Écrit par : Blumroch | 23/08/2017

@Blumroch : de Poul Anderson j' avais adoré "la Patrouille du Temps" lu dans mon jeune âge ...
http://www.ebay.fr/itm/like/262781237755?chn=ps&dispItem=1

Écrit par : EQUALIZER | 23/08/2017

@EQUALIZER : Seule saga sur ce sujet à rivaliser avec celle de Fritz Leiber, Jr. Et comment oublier la série *Agent de l'Empire Terrien*, avec ce Dominic Flandry qui, sans la moindre illusion, cherche simplement à retarder l'arrivée de la Longue Nuit...

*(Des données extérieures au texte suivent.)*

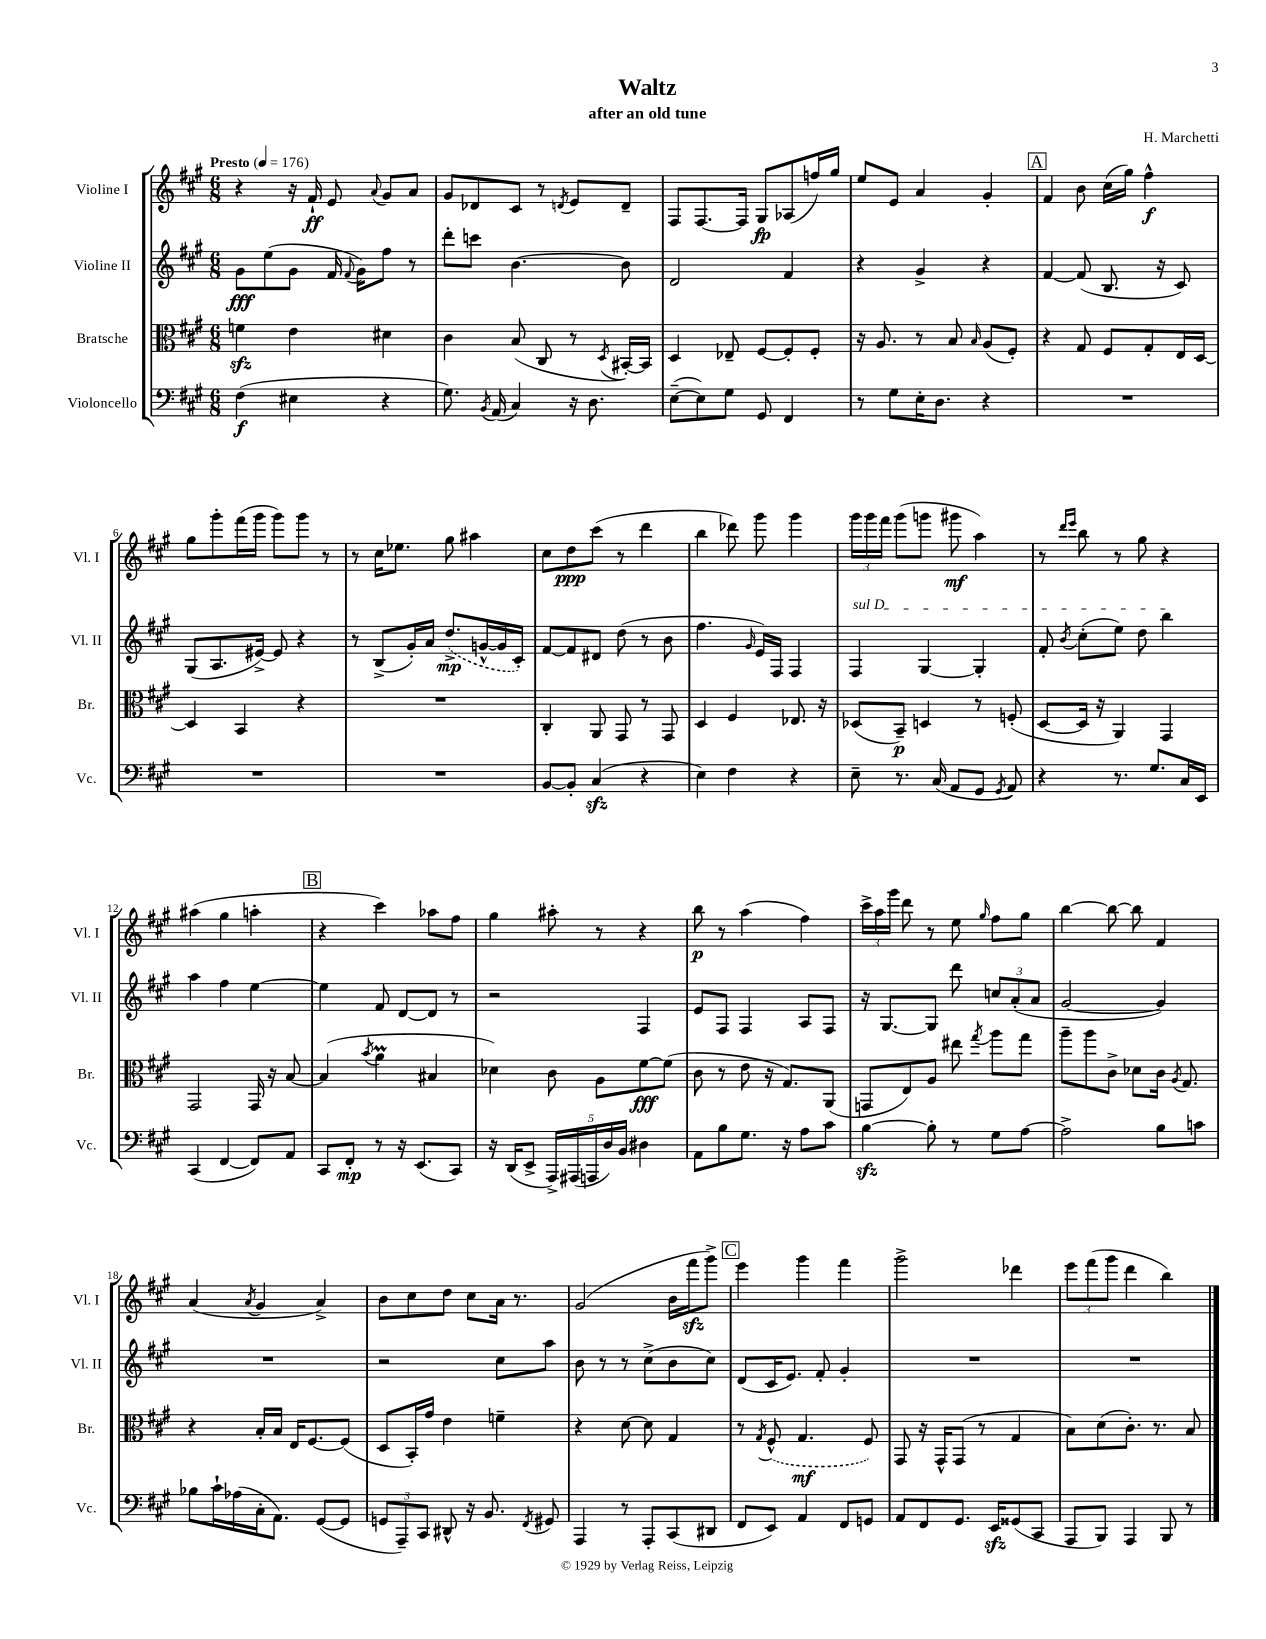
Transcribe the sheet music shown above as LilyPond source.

Écrit par : Blumroch | 24/08/2017

kobus van cleef > Difficile de se définir avec les mots inventés par le Système.

Blumroch > Je sais, mais il faut y tendre, l'autre cas de figure s'imposera peut-être de lui-même en cas d'échec.

Écrit par : Pharamond | 24/08/2017

Blumroch > Excellente l'histoire que vous racontez à kobus, je ne la connaissais pas.

Écrit par : Pharamond | 24/08/2017

@Pharamond : Je la croyais si connue que j'ai failli ne pas la rapporter, même si je la trouve d'une grande *vis comica*. ;-)

Écrit par : Blumroch | 24/08/2017

C'eut été dommage de ne pas la raconter.